Spencer is very popular among fellow white nationalists. However, his following is relatively meager from a national standpoint. For example, a conference he put on in November was dwarfed by the annual gathering of dudes who like to dress up in “My Little Pony” outfits.

After his speech got cancelled, on Friday, Spencer posted a tweet referring to himself in the third-person.

Spencer has since pinned the tweet to the top of his Twitter feed.

Ricahrd Spencer Reuters/Spencer Selvidge

Auburn officials had previously issued a statement distancing the school from Spencer.

“We strongly deplore his views, which run counter to those of this institution,” the April 12 statement said. “While his event isn’t affiliated with the university, Auburn supports the constitutional right to free speech. We encourage the campus community to respond to speech they find objectionable with their own views in civil discourse and to do so with respect and inclusion.”

Prior to Auburn’s cancellation of his speech, Spencer had predicted a standing-room only crowd.

Some students had protested Spencer’s planned speech.

One adorably misinformed Auburn student, Madison Pooley, advised Auburn administrators that “the Constitution draws lines of what speech is protected,” according to The Opelika-Auburn News.

“Hate speech is not protected under the First Amendment, nor should it be protected and welcomed in a university environment.”

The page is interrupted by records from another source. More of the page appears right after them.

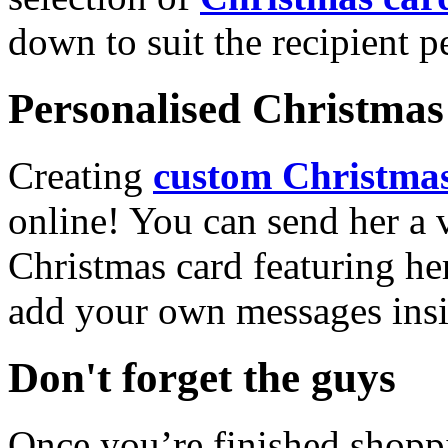
down to suit the recipient pe
Personalised Christmas 
Creating
custom Christmas
online! You can send her a 
Christmas card featuring he
add your own messages insi
Don't forget the guys
Once you’re finished shopp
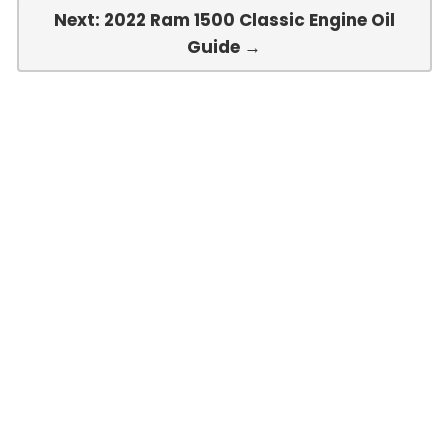
Next: 2022 Ram 1500 Classic Engine Oil
Guide →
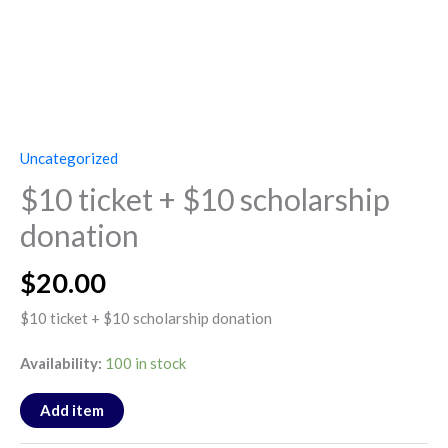
Uncategorized
$10 ticket + $10 scholarship
donation
$
20.00
$10 ticket + $10 scholarship donation
Availability:
100 in stock
Add item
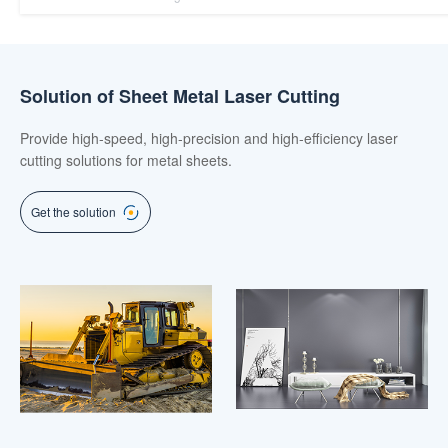
Solution of Sheet Metal Laser Cutting
Provide high-speed, high-precision and high-efficiency laser
cutting solutions for metal sheets.
Get the solution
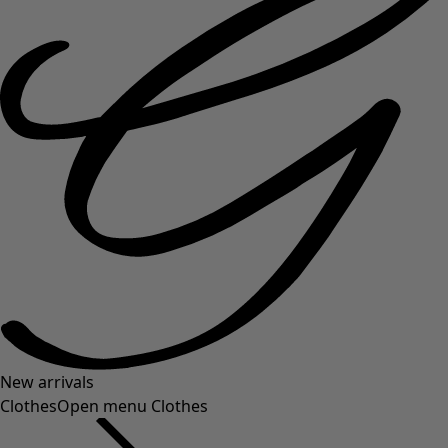
New arrivals
Clothes
Open menu Clothes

As UCLA law professor Eugene Volokh has noted, neither the First Amendment nor any other part of the U.S. Constitution contains a hate speech exception.

Pooley charged that “Spencer and his affiliated organizations have advocated for extreme and violent actions against minorities including the genocide of black Americans.”

In December, Spencer spoke at Texas A&M University. “America, at the end of the day, belongs to white men,” he said during that speech.

His appearance at Texas A&M caused officials to chance a school policy about who can speak on campus, according to The Dallas Morning News.

The new rule requires that only the administration and officially-recognized student groups can invite guest speakers. Also, groups which invite speakers are responsible for damages that result in the wake of speeches.

A Texas A&M alumnus had invited Spencer.

Spencer was famously sucker-punched while he was giving an interview on a D.C. sidewalk during the weekend of President Donald Trump’s inauguration.